Cuando al fin creyó concluida la fijación del paisaje, pensó que sería bueno dedicarse a las personas que le rodeaban y comenzó con aire febril a retratar a todos los transeúntes. Ya por entonces se hablaba en la ciudad del pintor loco encadenado a su caballete, que pintaba todo lo que veía. Muchos comenzaron a eludir su calle para evitarlo. Su perfección llegó a límites de detalle imperceptibles a ojos poco acostumbrados. La mínima arruga, el más pequeño pliegue de un vestido, todo lo que conforma la textura de las cosas estaba reproducido en sus pinturas perfectas. Se introducía en las casas para retratar a los recién nacidos en sus cunas, a los muertos en sus ataúdes y nunca nadie le impidió el paso ante la decisión que reflejaban sus ojos. Sólo entonces, a punto de finalizar, descubrió la existencia de la fotografía y comenzó a sospechar lo inútil de su trabajo; ¡tántos años perdidos en algo que podía haber durado días! Al fin descansó un tiempo. Millares de cuadros se amontonaban por todas partes como hijos no deseados. Costras de infinitos colores salpicaban el suelo y las paredes, de pronto se dio cuenta de la desolación que, entre tanto lienzol, le rodeaba.

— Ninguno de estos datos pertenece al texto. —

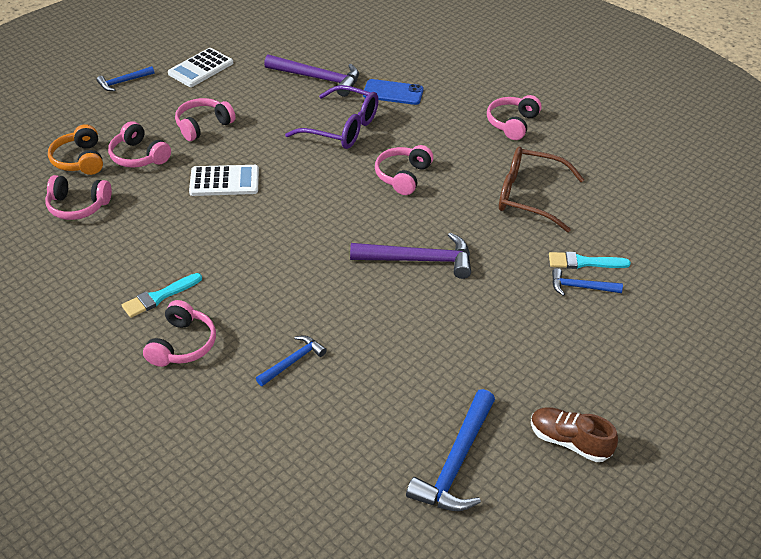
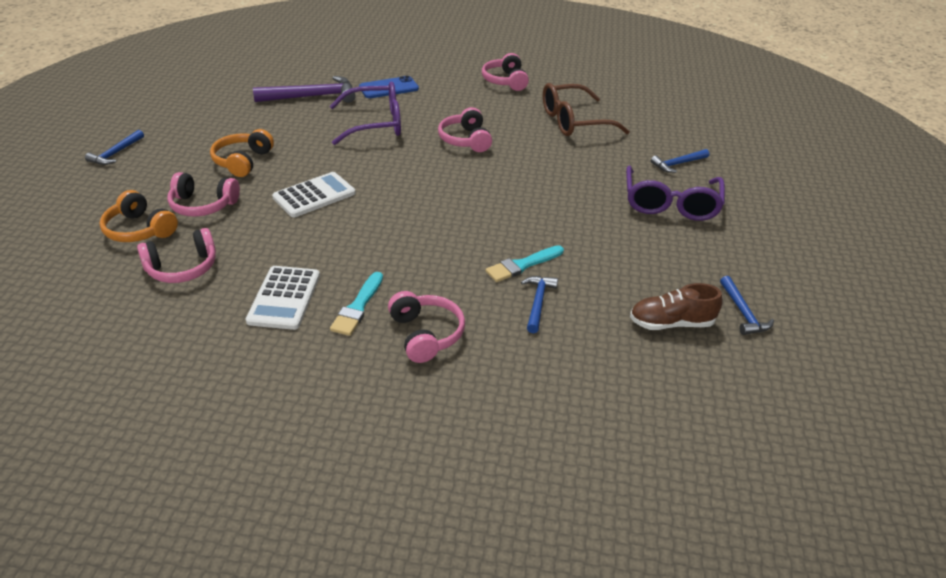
camera: 35 degrees left, 5 degrees down
white calculator [168,48,233,87] -> white calculator moved to [246,266,320,330]
pink headphones [175,98,236,141] -> orange headphones [210,129,274,177]
purple hammer [350,232,471,279] -> none
blue hammer [406,389,495,511] -> blue hammer [720,276,774,335], size x0.56
brown shoe [531,407,618,462] -> brown shoe moved to [630,283,723,330]
turquoise brush [549,252,631,269] -> turquoise brush moved to [486,245,564,282]
none -> purple glasses [626,165,725,221]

Las dudas le asaltaban insoportablemente cuando terminó, casi de forma mecánica, el último retrato del último hombre de la ciudad: su propio retrato. Se quedó mirando fijamente a los ojos que desde el lienzo lo miraban con su mismo aire febril, con el infinito desencanto de toda una vida dedicada a una tarea inútil y, entonces, comenzó a suceder. Primero fue una paloma suspendida en el aire, luego una fuente fija con el agua a mitad de la caída, un transeúnte con la pierna levantada en actitud de pasar la calle, el tranvía parado en medio de su recorrido. Y allí estaba él, con la sonrisa que se le comenzaba a formar en los labios temblorosos, disfrutando, único paseante en la ciudad, de su obra cumplida; comprobando con ojos expertos la perfección de su trabajo; sintiéndose dueño absoluto de la inmutable ciudad en dos dimensiones por la que sólo él paseaba.